Op 30 oktober 2012 heeft de Hoge Raad der Nederlanden uitspraak gedaan in de zaak met nummer 12/00375 H, waarin een aanvraag tot herziening werd behandeld. De aanvraag was ingediend door een aanvrager die in 1958 was geboren en die eerder door de Politierechter in de Rechtbank Leeuwarden was veroordeeld voor mishandeling, eenvoudige belediging aan een ambtenaar en diefstal door twee of meer verenigde personen. De Politierechter had de aanvrager een gevangenisstraf van 45 dagen opgelegd, naast de tenuitvoerlegging van een eerder voorwaardelijk opgelegde gevangenisstraf van 90 dagen.

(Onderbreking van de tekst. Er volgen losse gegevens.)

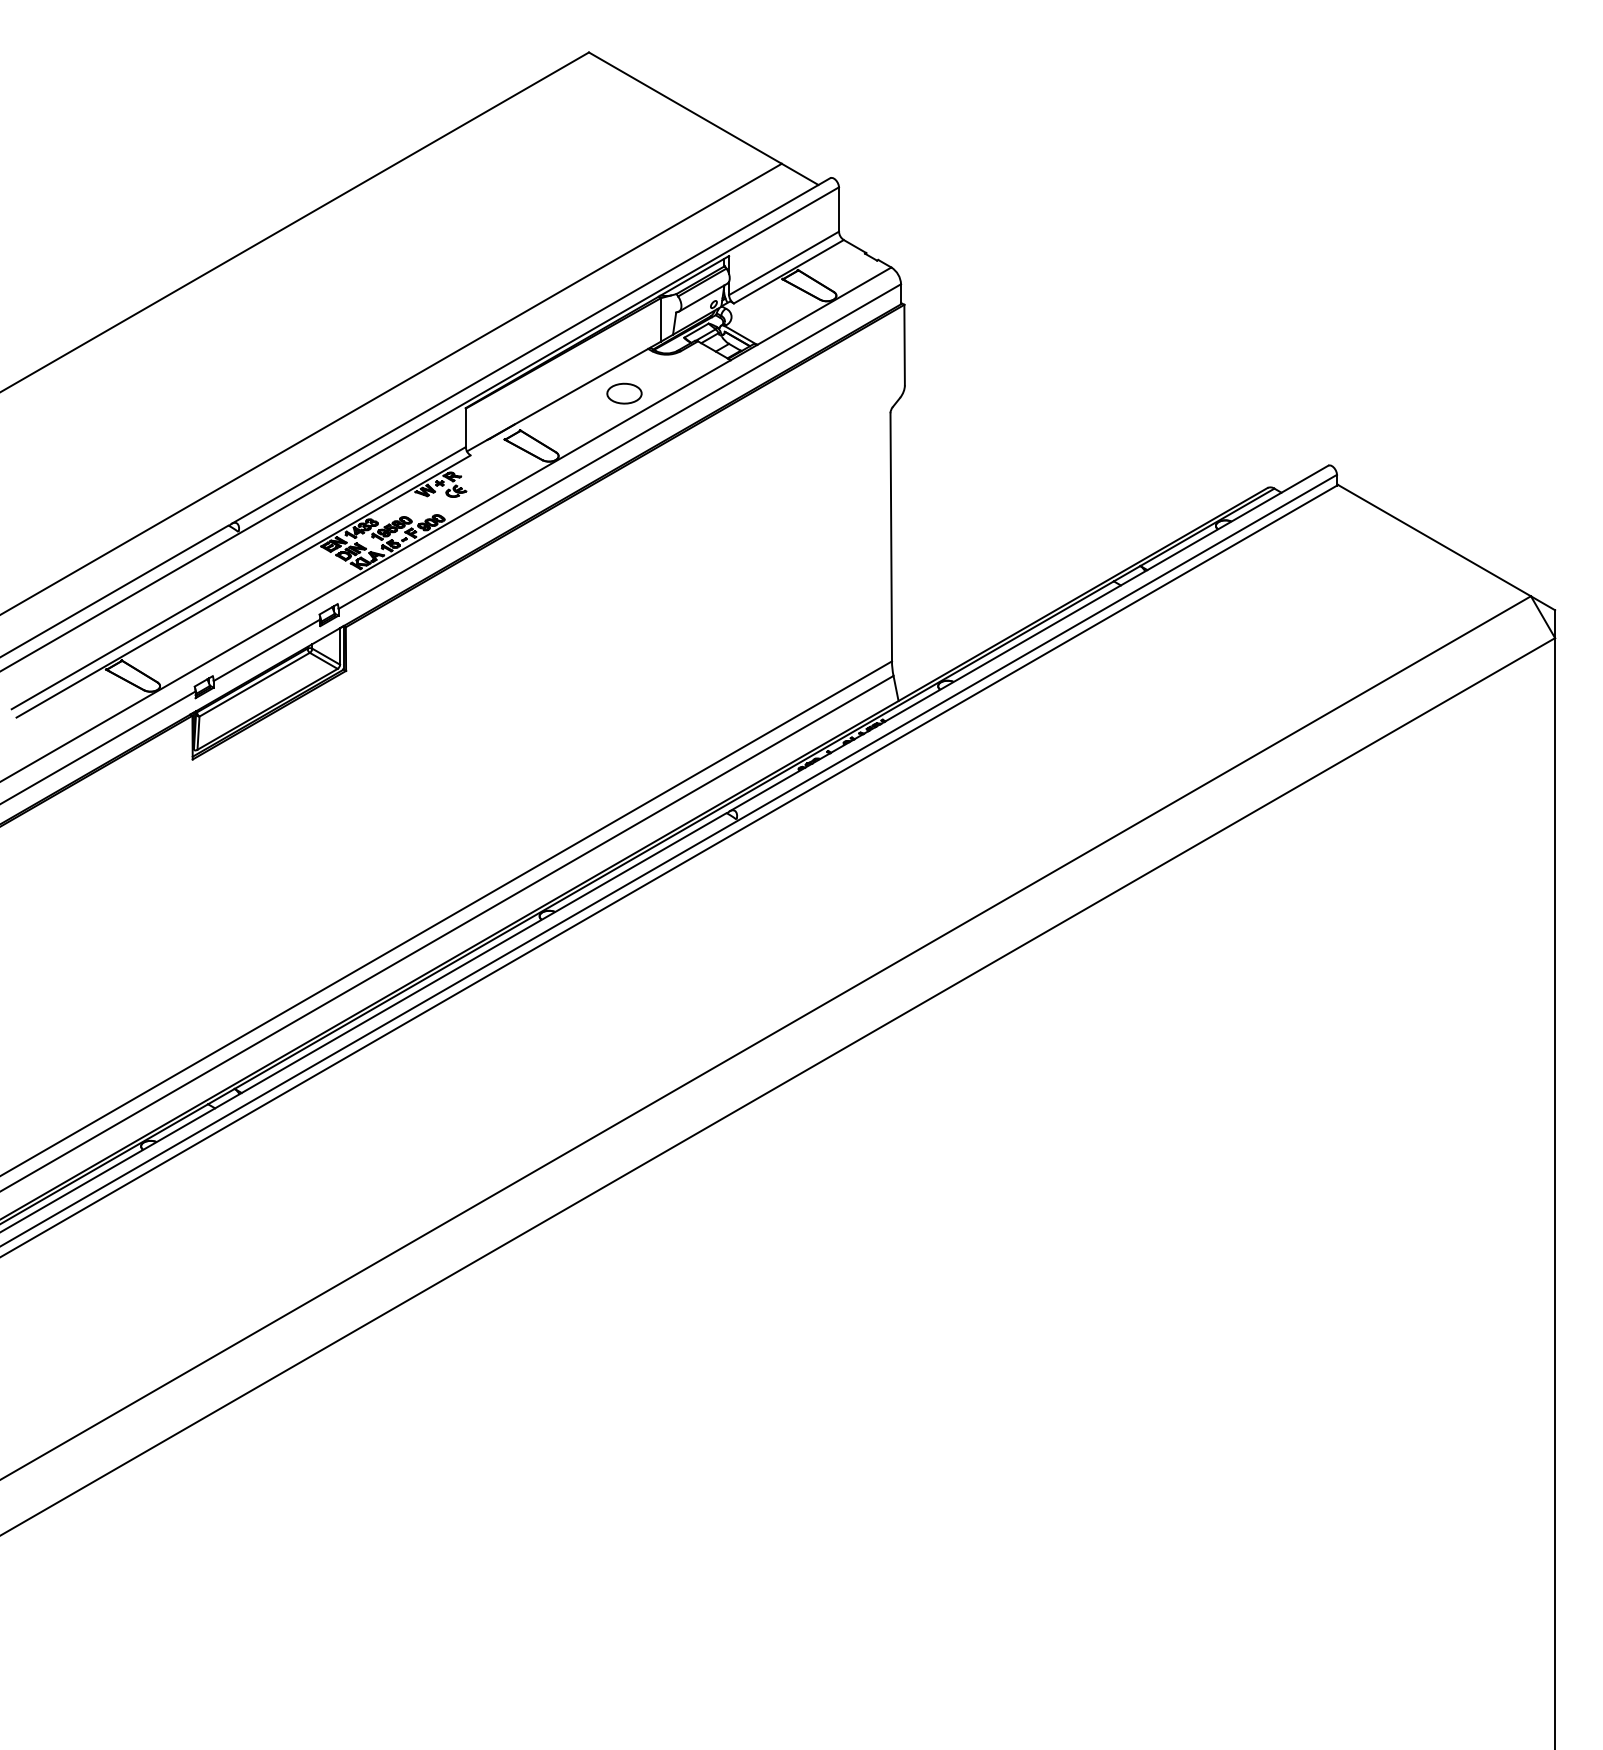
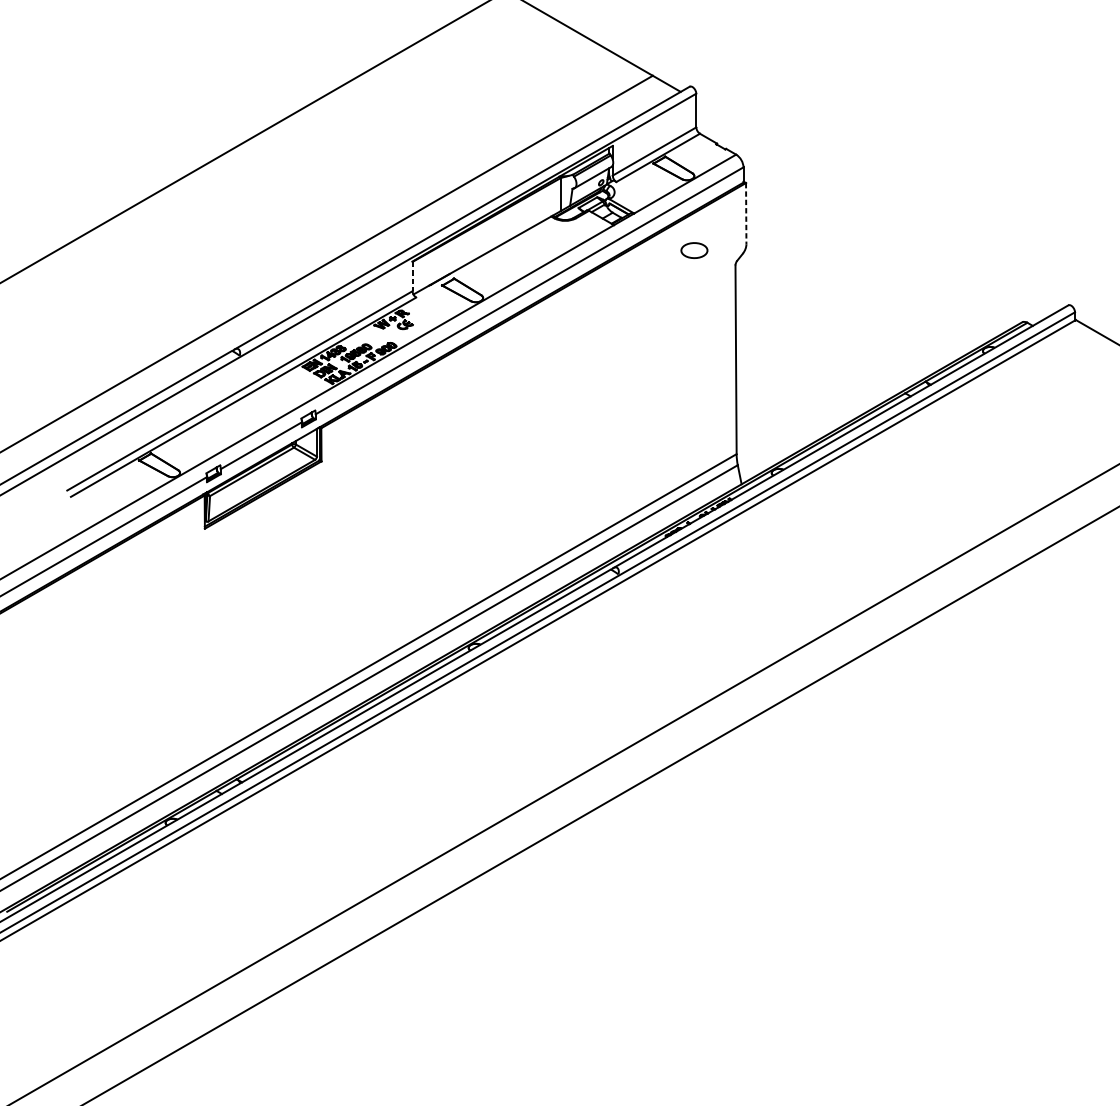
line: (904, 345) -> (746, 213), solid -> dashed
part: (624, 393) -> (694, 250), moved
line: (465, 428) -> (412, 277), solid -> dashed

De aanvraag tot herziening was gebaseerd op het argument dat de aanvrager het recht om rechtsmiddelen uit te putten was ontnomen, omdat hij het vonnis pas na het verstrijken van de beroepstermijn had ontvangen. De Hoge Raad oordeelde dat deze enkele omstandigheid niet leidde tot een ernstig vermoeden dat, indien het gegeven bekend was geweest tijdens de terechtzitting, het onderzoek tot een andere uitkomst zou hebben geleid.

Daarom verklaarde de Hoge Raad de aanvraag tot herziening niet-ontvankelijk. Dit arrest werd uitgesproken door vice-president A.J.A. van Dorst, met de raadsheren J.P. Balkema en J.W. Ilsink in bijzijn van waarnemend griffier E. Schnetz. De uitspraak benadrukt de strikte voorwaarden waaronder herziening van een vonnis kan plaatsvinden, en bevestigt dat de aanvrager niet in zijn rechten is geschaad op een wijze die tot herziening kan leiden.

Uitspraak

30 oktober 2012
Strafkamer
nr. S 12/00375 H
Hoge Raad der Nederlanden
Arrest
op een aanvraag tot herziening van een in kracht van gewijsde gegaan vonnis van de Politierechter in de Rechtbank Leeuwarden van 10 augustus 2011, nummers 17/209292-10 en 17/880490-08 (tul), ingediend door:
[Aanvrager], geboren te [geboorteplaats] op [geboortedatum] 1958.
1. De uitspraak waarvan herziening is gevraagd
De Politierechter heeft de aanvrager ter zake van 1. "mishandeling", 2. "eenvoudige belediging terwijl de belediging wordt aangedaan aan een ambtenaar gedurende of ter zake van de rechtmatige uitoefening van zijn bediening" en 3. "diefstal door twee of meer verenigde personen" veroordeeld tot een gevangenisstraf van 45 dagen. De Politierechter heeft voorts de tenuitvoerlegging gelast van een eerder voorwaardelijk opgelegde gevangenisstraf van 90 dagen.
2. De aanvraag tot herziening
De aanvraag tot herziening is aan dit arrest gehecht en maakt daarvan deel uit.
3. Beoordeling van de aanvraag
3.1. Als grondslag voor een herziening kan, voor zover hier van belang, krachtens het eerste lid aanhef en onder c van art. 457 Sv slechts dienen een door bescheiden gestaafd gegeven dat bij het onderzoek op de terechtzitting aan de rechter niet bekend was en dat het ernstige vermoeden wekt dat indien dit gegeven bekend zou zijn geweest, het onderzoek van de zaak zou hebben geleid hetzij tot een vrijspraak van de gewezen verdachte, hetzij tot een ontslag van alle rechtsvervolging, hetzij tot de niet-ontvankelijkverklaring van het openbaar ministerie, hetzij tot de toepassing van een minder zware strafbepaling.
3.2. In de aanvraag wordt aangevoerd dat de aanvrager het recht om rechtsmiddelen uit te putten is ontnomen, omdat hij geen hoger beroep heeft kunnen instellen doordat aan hem het vonnis waarvan herziening wordt gevraagd eerst na het verstrijken van de beroepstermijn is verzonden. Die enkele omstandigheid leidt niet tot een ernstig vermoeden als hiervoor onder 3.1 bedoeld. Dat brengt mee dat de aanvraag niet-ontvankelijk is, zodat als volgt moet worden beslist.
4. Beslissing
De Hoge Raad verklaart de aanvraag niet-ontvankelijk.
Dit arrest is gewezen door de vice-president A.J.A. van Dorst als voorzitter, en de raadsheren J.P. Balkema en J.W. Ilsink, in bijzijn van de waarnemend griffier E. Schnetz, en uitgesproken op 30 oktober 2012.
Mr. Balkema en mr. Ilsink zijn buiten staat dit arrest te ondertekenen.